Dès lors, il faut, par infirmation du jugement, faire droit à la demande dont le quantum tient compte des frais d'exploitation de la vigne selon les calculs faits par l'institut de fiscalité, d'audit et de comptabilité.
3 - Sur la réparation des dégradations
De manière pertinente, le tribunal a pu juger que le constat d'huissier établi par la bailleresse en fin de bail était insuffisant pour justifier de dégradations imputables au preneur, dès lors qu'aucune pièce du dossier ne vient établir l'état des vignes au début du bail.
Le jugement sera donc confirmé sur ce point.
4 - sur la part de récolte 2018 du preneur
Occupant sans droit ni titre depuis le 7 juin 2018 et exploitant à ses risques et périls, c'est à tort que le preneur sollicite sa part de récolte de l'année 2018, comme l'a jugé pertinemment le tribunal, dont le jugement sera confirmé sur ce point.
De plus, le possesseur de mauvaise foi ne peut prétendre aux fruits de la chose restituée comme il a été dit plus haut, sauf remboursement des frais de labours, de semence et de travaux engagés pour la production, qui faute de justification, ne peuvent être en l'espèce accordés.
5 - les autres demandes
L'appelante obtient gain de cause sur l'essentiel de sa demande de sorte que l'intimé doit être considéré comme succombant au sens de l'article 696 du code de procédure civile. Il doit donc supporter les frais irrépétibles et les dépens de première instance et d'appel. Le jugement sera confirmé en ce qu'il a débouté Monsieur [O] [R] de ses demandes en ce titre et infirmé en ce qu'il a débouté Madame [N] [R] et en ce qu'il a laissé à chacune des parties la charge de ses dépens.

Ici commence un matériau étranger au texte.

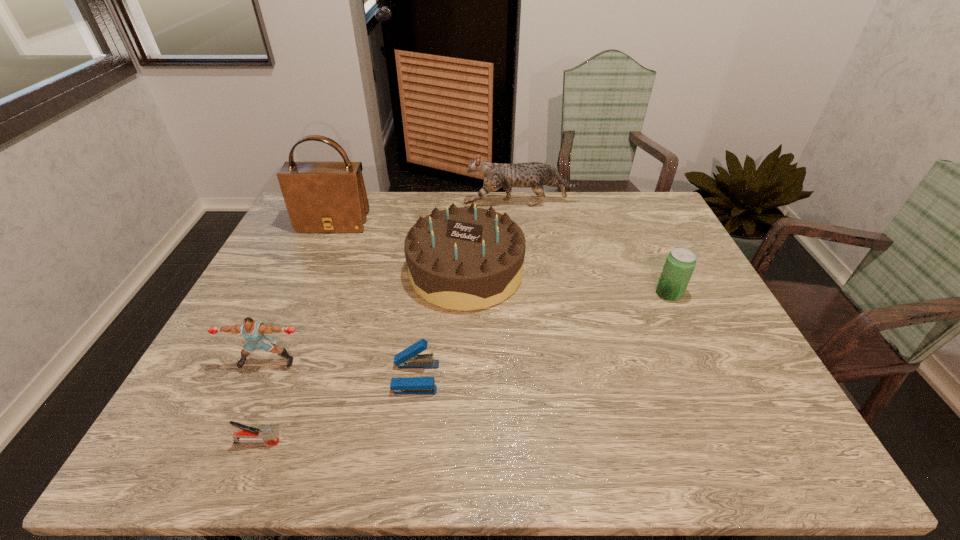
What are the coordinates of `the tallest object` in the screenshot? It's located at (320, 196).

In order to click on shoulder bag in this screenshot , I will do `click(320, 196)`.

Locate an element on the screen. The height and width of the screenshot is (540, 960). the farthest object is located at coordinates click(x=534, y=175).

This screenshot has width=960, height=540. Find the location of `birthday cake`. birthday cake is located at coordinates (463, 258).

Image resolution: width=960 pixels, height=540 pixels. In order to click on puncher in this screenshot , I will do `click(253, 331)`.

Identify the location of soda. The image size is (960, 540). (680, 263).

The height and width of the screenshot is (540, 960). I want to click on the right stapler, so click(x=407, y=359).

The width and height of the screenshot is (960, 540). In order to click on the nearer stapler in this screenshot , I will do `click(248, 435)`.

At what (x,y) coordinates should I click in order to perform the action: click on the nearest object. Please return your answer as a coordinate pair (x, y). Looking at the image, I should click on (248, 435).

Where is `free location located 0.140m on the front flap of the second farthest object`? free location located 0.140m on the front flap of the second farthest object is located at coordinates (317, 262).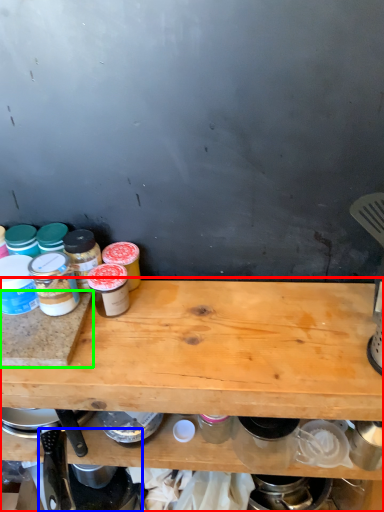
Question: Which is nearer to the table (highlighted by a red box)? appliance (highlighted by a blue box) or cutting board (highlighted by a green box).

Choices:
 (A) appliance
 (B) cutting board

Answer: (B)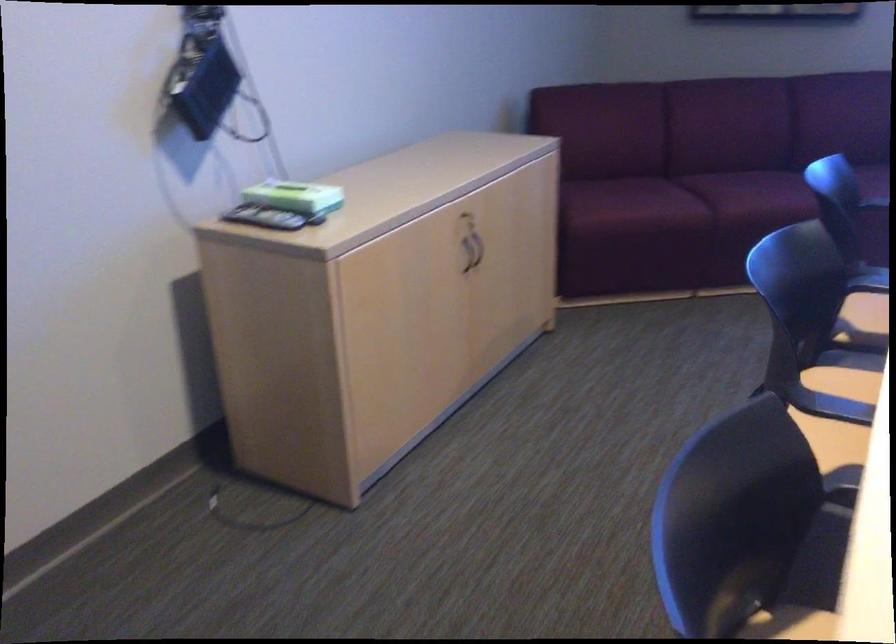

Débouté de ses demandes à ce titre, Monsieur [O] [R] sera condamné à payer à Madame [N] [R] la somme de 2 000,00 euros en remboursement de ses frais irrépétibles de première instance et d'appel.
Par ces motifs :
La cour statuant publiquement, par décision contradictoire et après en avoir délibéré conformément à la loi,
Infirme le jugement rendu le 2 mai 2022 par le tribunal paritaire des baux ruraux de Châlons en Champagne en ce qu'il :
- a débouté Madame [N] [R] de sa demande au titre de la 'perte d'exploitation', et de sa demande d'indemnité de l'article 700 du Code de procédure civile,
- a laissé à chacune des parties la charge de ses propres dépens,
Confirme le surplus,
statuant à nouveau, dans la limite de l'infirmation,
Condamne Monsieur [O] [R] à payer à Madame [N] [R] veuve [X] la somme de 57 287,00 euros (cinquante sept mille deux cent quatre vingt sept euros) en restitution des fruits de l'exploitation entre 2014 et 2017,
y ajoutant,
Condamne Monsieur [O] [R] à payer à Madame [N] [R] veuve [X] la somme de 2 000,00 euros (deux mille euros) en remboursement de ses frais irrépétibles de première instance et d'appel,
Condamne Monsieur [O] [R] aux dépens de première instance et d'appel.